Alienation is a common theme in Denis’ films. Her characters are often lonely wanderers looking to forge connections with both the people and places that surround them. Often, these characters struggle with this due to the harshness of everyday life or the social constructs placed on us. Despite the seclusion of these characters, her films remain sensual, harmonising both isolation and eroticism in a way that feels genuine; managing to capture deep intimacy through the most banal moments of everyday life. Whilst Bastards remains a disturbing and harrowing film, it still has the ability to capture these key feelings that her films commonly evoke. Not only is the film’s central character, Marco, an incredibly lonely man, but so is Laporte’s wife Raphaëlle (Chiara Mastroianni ). Her life is that of a typical bourgeois housewife: She lives often in isolation (due to her husband’s frequent business trips), managing the house and looking after their young child. Denis makes strong emphasis on highlighting these mundane tasks through the use of repetition, in the same way somebody like Chantal Akerman or Bresson might do. It is through this that we are able to connect with her character despite the class difference, and the fact she is married to a horrifying monster. Both of these people feel alienated from their lives, albeit in different ways, which is what leads them to finding a connection. Whether it is Marco throwing down a box of cigarettes that Raphaëlle desperately seeks, or a vehement kiss on the staircase of the flat block they both share.

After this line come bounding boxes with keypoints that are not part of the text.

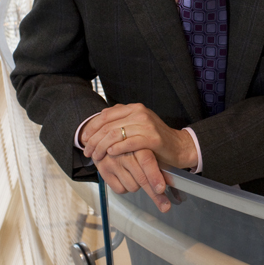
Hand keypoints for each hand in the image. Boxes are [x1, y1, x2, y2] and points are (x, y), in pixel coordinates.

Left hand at [81, 103, 197, 169]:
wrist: (179, 147)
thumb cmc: (154, 140)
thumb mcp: (136, 126)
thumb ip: (120, 122)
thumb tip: (95, 126)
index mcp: (134, 107)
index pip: (105, 115)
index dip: (91, 128)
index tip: (84, 140)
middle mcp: (139, 112)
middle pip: (107, 125)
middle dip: (94, 140)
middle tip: (87, 152)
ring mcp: (146, 124)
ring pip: (115, 134)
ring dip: (102, 147)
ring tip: (96, 157)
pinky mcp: (152, 138)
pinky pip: (129, 143)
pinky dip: (117, 149)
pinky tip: (111, 154)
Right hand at [94, 149, 173, 212]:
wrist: (106, 138)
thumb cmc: (131, 146)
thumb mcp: (145, 149)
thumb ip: (157, 163)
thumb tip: (171, 180)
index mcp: (137, 144)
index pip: (147, 161)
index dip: (154, 176)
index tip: (161, 189)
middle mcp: (123, 153)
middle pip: (141, 179)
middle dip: (155, 195)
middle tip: (165, 206)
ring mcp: (112, 162)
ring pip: (132, 187)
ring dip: (137, 185)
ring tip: (134, 175)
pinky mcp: (103, 171)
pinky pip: (120, 190)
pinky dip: (125, 187)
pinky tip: (124, 177)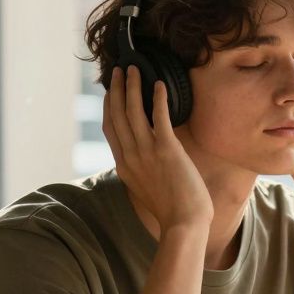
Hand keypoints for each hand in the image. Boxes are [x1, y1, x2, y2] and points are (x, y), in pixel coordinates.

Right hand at [102, 66, 212, 231]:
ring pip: (133, 111)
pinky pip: (158, 117)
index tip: (111, 91)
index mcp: (124, 166)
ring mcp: (147, 152)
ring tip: (135, 69)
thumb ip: (142, 170)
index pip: (110, 129)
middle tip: (119, 70)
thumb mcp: (147, 188)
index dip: (109, 106)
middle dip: (118, 89)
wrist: (184, 224)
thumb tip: (147, 157)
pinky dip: (157, 99)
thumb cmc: (172, 210)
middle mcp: (131, 156)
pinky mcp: (167, 150)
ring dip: (133, 86)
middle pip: (118, 115)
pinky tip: (159, 85)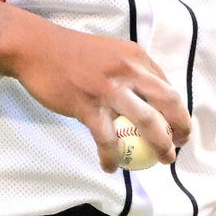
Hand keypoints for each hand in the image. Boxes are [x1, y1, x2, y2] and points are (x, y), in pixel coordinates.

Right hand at [10, 21, 191, 172]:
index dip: (177, 110)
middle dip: (179, 127)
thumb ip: (131, 70)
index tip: (177, 126)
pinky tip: (111, 167)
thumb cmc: (72, 53)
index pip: (166, 85)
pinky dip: (112, 156)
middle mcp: (128, 70)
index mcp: (135, 56)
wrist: (36, 49)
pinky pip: (107, 138)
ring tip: (162, 160)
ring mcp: (108, 88)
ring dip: (159, 145)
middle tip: (178, 145)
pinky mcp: (87, 105)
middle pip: (167, 102)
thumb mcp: (111, 53)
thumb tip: (147, 97)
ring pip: (145, 121)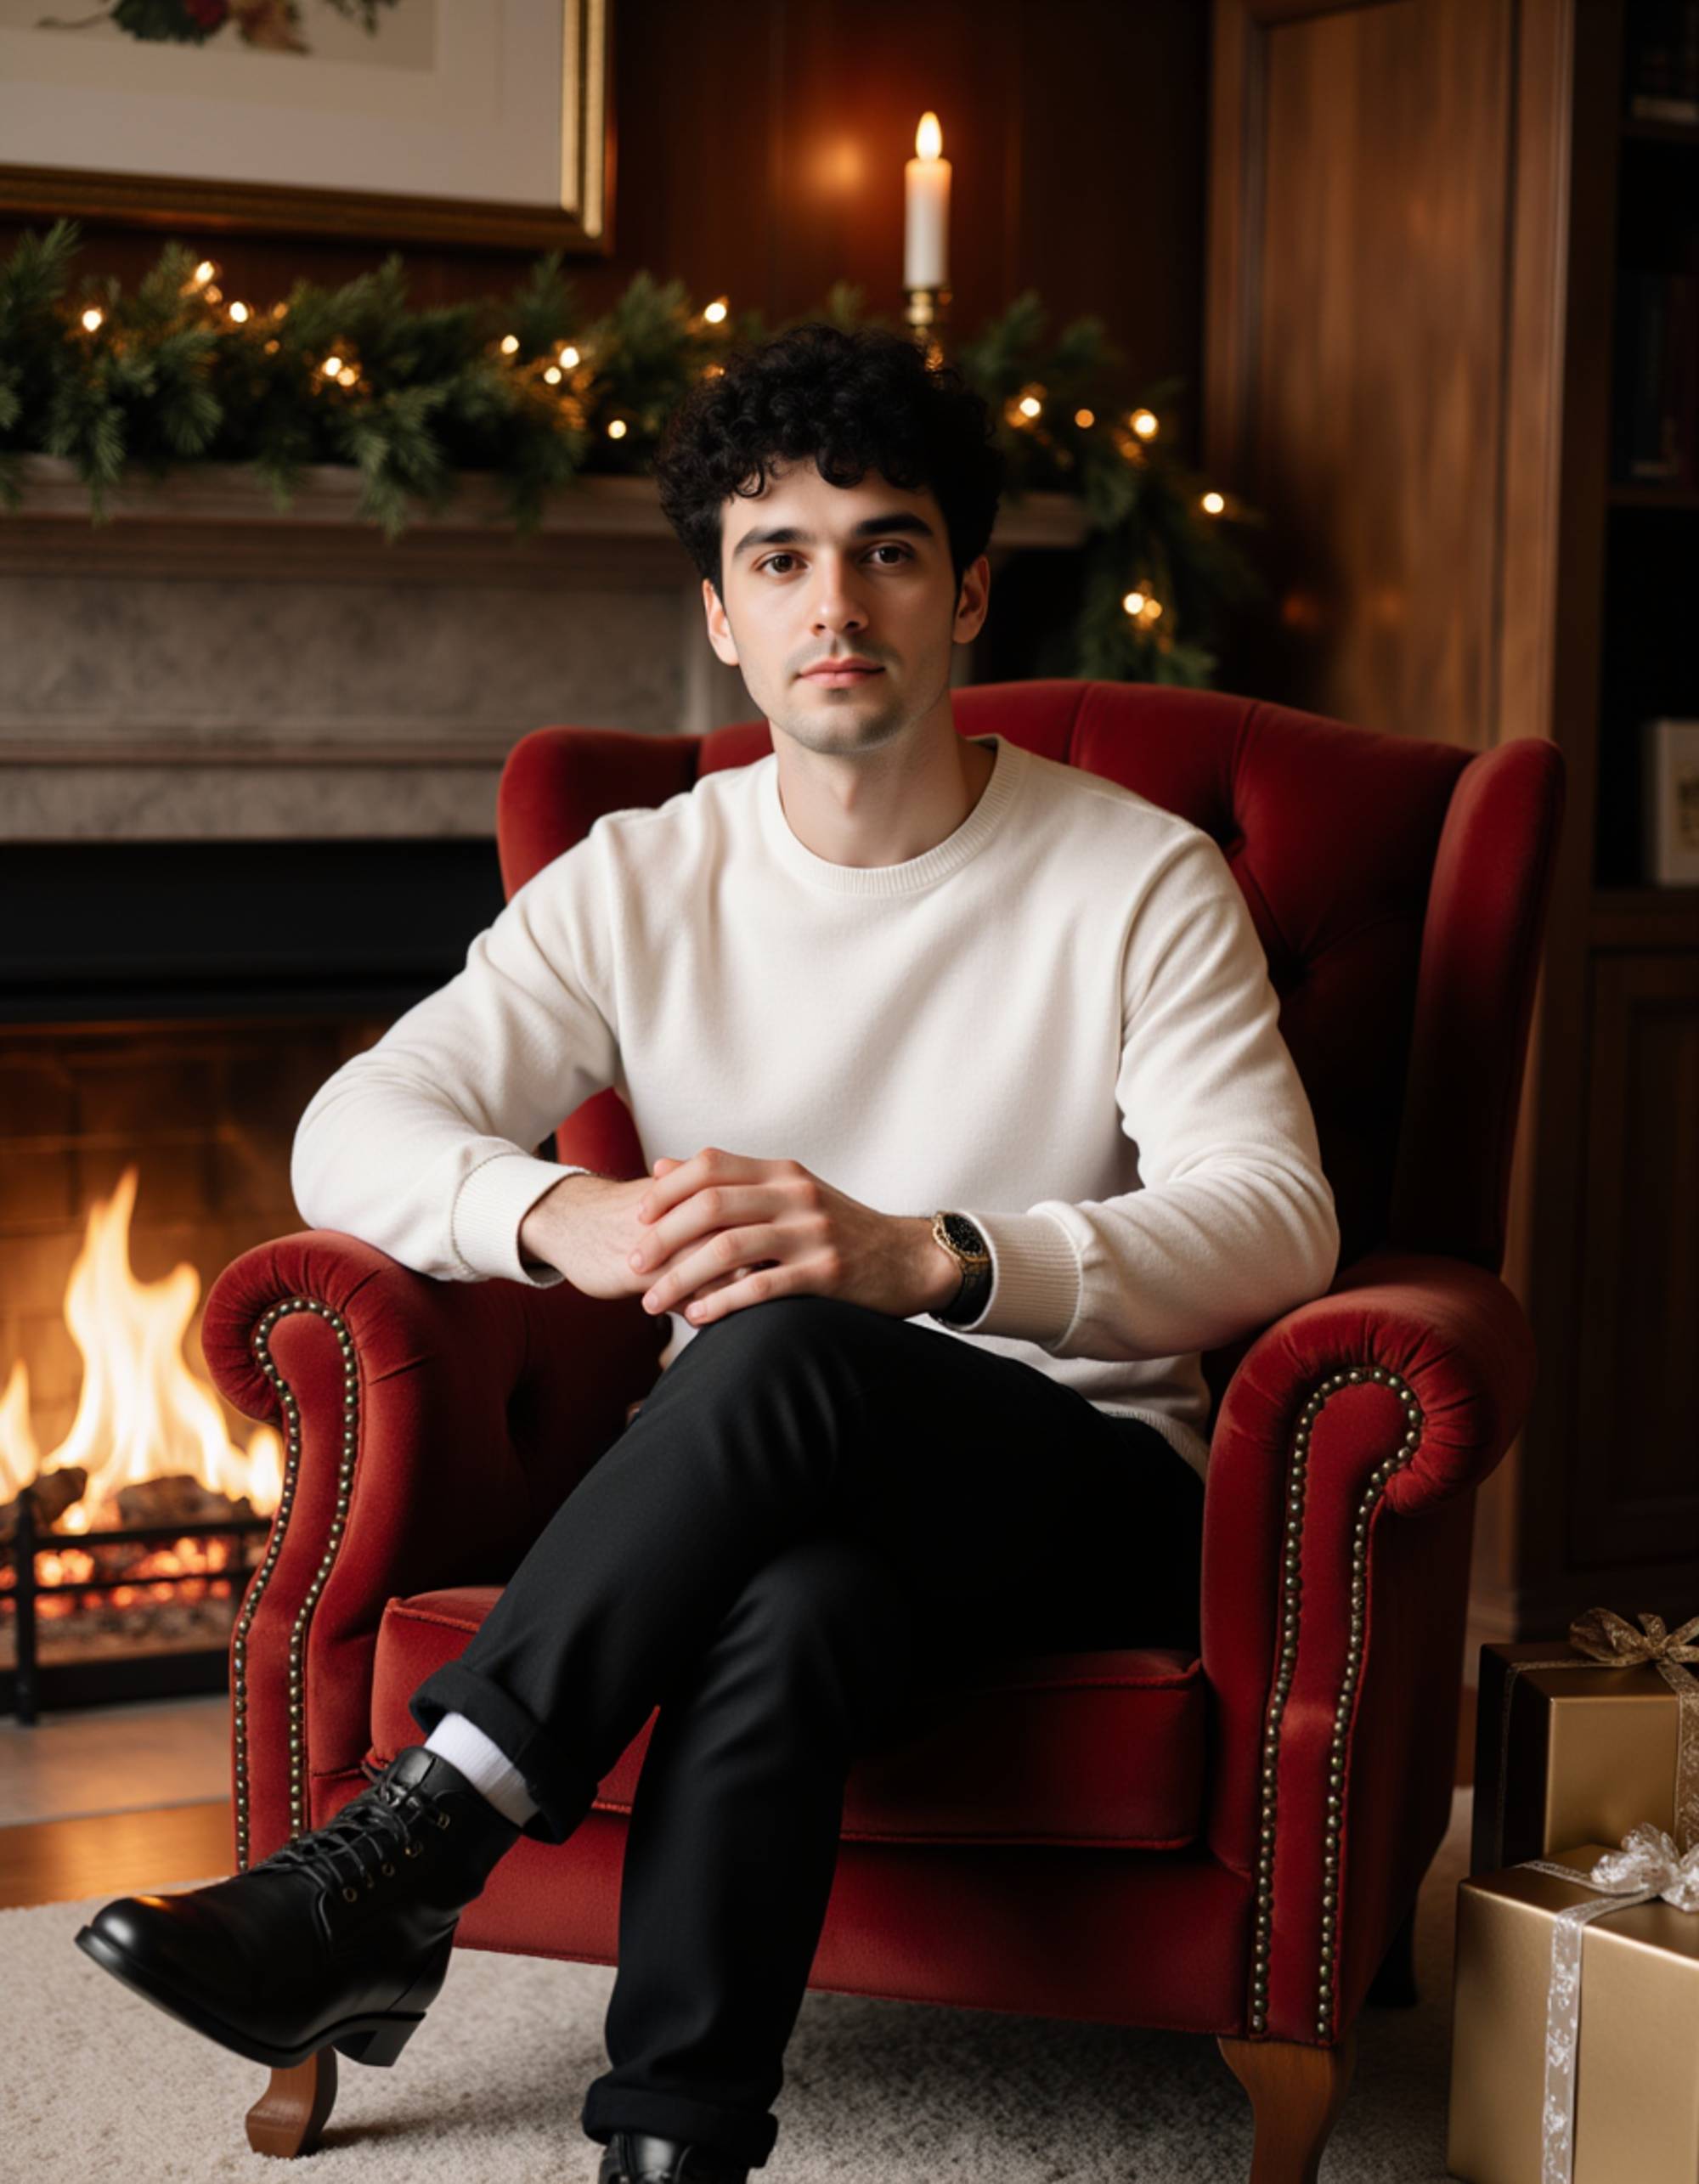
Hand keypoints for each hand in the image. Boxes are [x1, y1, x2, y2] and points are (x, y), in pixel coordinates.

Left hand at [628, 1145, 959, 1326]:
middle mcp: (796, 1195)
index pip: (710, 1166)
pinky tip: (697, 1318)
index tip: (637, 1219)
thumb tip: (662, 1167)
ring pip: (730, 1248)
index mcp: (782, 1172)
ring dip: (682, 1277)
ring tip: (652, 1301)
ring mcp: (812, 1233)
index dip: (666, 1190)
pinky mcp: (826, 1273)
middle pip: (711, 1205)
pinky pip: (762, 1288)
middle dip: (662, 1237)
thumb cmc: (839, 1229)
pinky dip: (722, 1303)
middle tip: (633, 1264)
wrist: (908, 1259)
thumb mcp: (788, 1193)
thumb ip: (730, 1181)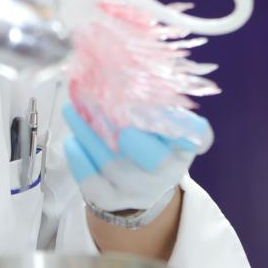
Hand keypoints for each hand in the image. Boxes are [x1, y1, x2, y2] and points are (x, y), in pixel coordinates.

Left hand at [62, 101, 211, 214]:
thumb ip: (151, 100)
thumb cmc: (151, 140)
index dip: (190, 128)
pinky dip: (80, 161)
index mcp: (183, 147)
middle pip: (154, 159)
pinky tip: (71, 141)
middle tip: (109, 109)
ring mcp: (137, 189)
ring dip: (89, 133)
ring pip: (113, 164)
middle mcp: (165, 171)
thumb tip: (124, 67)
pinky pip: (93, 184)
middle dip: (132, 135)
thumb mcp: (161, 121)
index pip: (196, 138)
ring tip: (72, 108)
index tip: (170, 110)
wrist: (139, 184)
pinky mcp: (110, 199)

Throughout a 30 year career, Denis has remained a figurehead of European cinema, towing the thin line between critically acclaimed darling and provocative radical. Her films distance the viewer but allow enough of an emotional connection to be made that they feel inviting, despite often covering dark themes. Like her polarising 2001 release Trouble Every Day, a sensual and transgressive romantic horror film about modern day vampires, Bastards pushes this alienating feeling into the foreground of the film instead of simmering underneath. Because of this, the film garnered middling reviews on its release; with critics from The Guardian, The Financial Times, and IndieWire claiming that Denis’ style is too fervent here, or that it was simply too dreary and downbeat. It is too dark and tormented to be a standard arthouse drama, but it isn’t as exciting or action packed as most modern neo-noirs are. The film very rarely gives the answers that the audience might seek, and when it finally does, in its distressing final sequence, you will wish that you never seeked them in the first place. There is no catharsis to be found in this Dostoevskian tale of guilt, alienation and the true barbarous reality at the heart of the bourgeoisie, just a deep feeling of melancholia.